**EXERCISE DIRECTIONS:** Copy out every word in the records below, keeping each one in its original script and spelling.

**DATA SUPPLIED:**
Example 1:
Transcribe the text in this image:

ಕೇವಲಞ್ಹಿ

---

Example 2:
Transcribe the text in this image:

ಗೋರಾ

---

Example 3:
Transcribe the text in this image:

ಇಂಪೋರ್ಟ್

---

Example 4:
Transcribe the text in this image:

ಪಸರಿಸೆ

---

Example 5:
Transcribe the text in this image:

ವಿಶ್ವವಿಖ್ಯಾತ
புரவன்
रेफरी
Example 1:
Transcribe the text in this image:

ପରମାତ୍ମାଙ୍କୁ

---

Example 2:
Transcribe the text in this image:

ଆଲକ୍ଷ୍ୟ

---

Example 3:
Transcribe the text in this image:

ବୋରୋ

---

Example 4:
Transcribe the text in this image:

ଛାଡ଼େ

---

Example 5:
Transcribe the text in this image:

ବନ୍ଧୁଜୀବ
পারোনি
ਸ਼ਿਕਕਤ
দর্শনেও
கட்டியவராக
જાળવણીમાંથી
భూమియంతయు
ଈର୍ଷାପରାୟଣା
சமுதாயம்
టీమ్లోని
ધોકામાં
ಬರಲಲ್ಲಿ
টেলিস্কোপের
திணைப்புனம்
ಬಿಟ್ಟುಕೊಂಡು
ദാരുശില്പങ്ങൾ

**WRITTEN REPLY:**
Example 1:
Transcribe the text in this image:

ಕೇವಲಞ್ಹಿ

---

Example 2:
Transcribe the text in this image:

ಗೋರಾ

---

Example 3:
Transcribe the text in this image:

ಇಂಪೋರ್ಟ್

---

Example 4:
Transcribe the text in this image:

ಪಸರಿಸೆ

---

Example 5:
Transcribe the text in this image:

ವಿಶ್ವವಿಖ್ಯಾತ
புரவன்
रेफरी
Example 1:
Transcribe the text in this image:

ପରମାତ୍ମାଙ୍କୁ

---

Example 2:
Transcribe the text in this image:

ଆଲକ୍ଷ୍ୟ

---

Example 3:
Transcribe the text in this image:

ବୋରୋ

---

Example 4:
Transcribe the text in this image:

ଛାଡ଼େ

---

Example 5:
Transcribe the text in this image:

ବନ୍ଧୁଜୀବ
পারোনি
ਸ਼ਿਕਕਤ
দর্শনেও
கட்டியவராக
જાળવણીમાંથી
భూమియంతయు
ଈର୍ଷାପରାୟଣା
சமுதாயம்
టీమ్లోని
ધોકામાં
ಬರಲಲ್ಲಿ
টেলিস্কোপের
திணைப்புனம்
ಬಿಟ್ಟುಕೊಂಡು
ദാരുശില്പങ്ങൾ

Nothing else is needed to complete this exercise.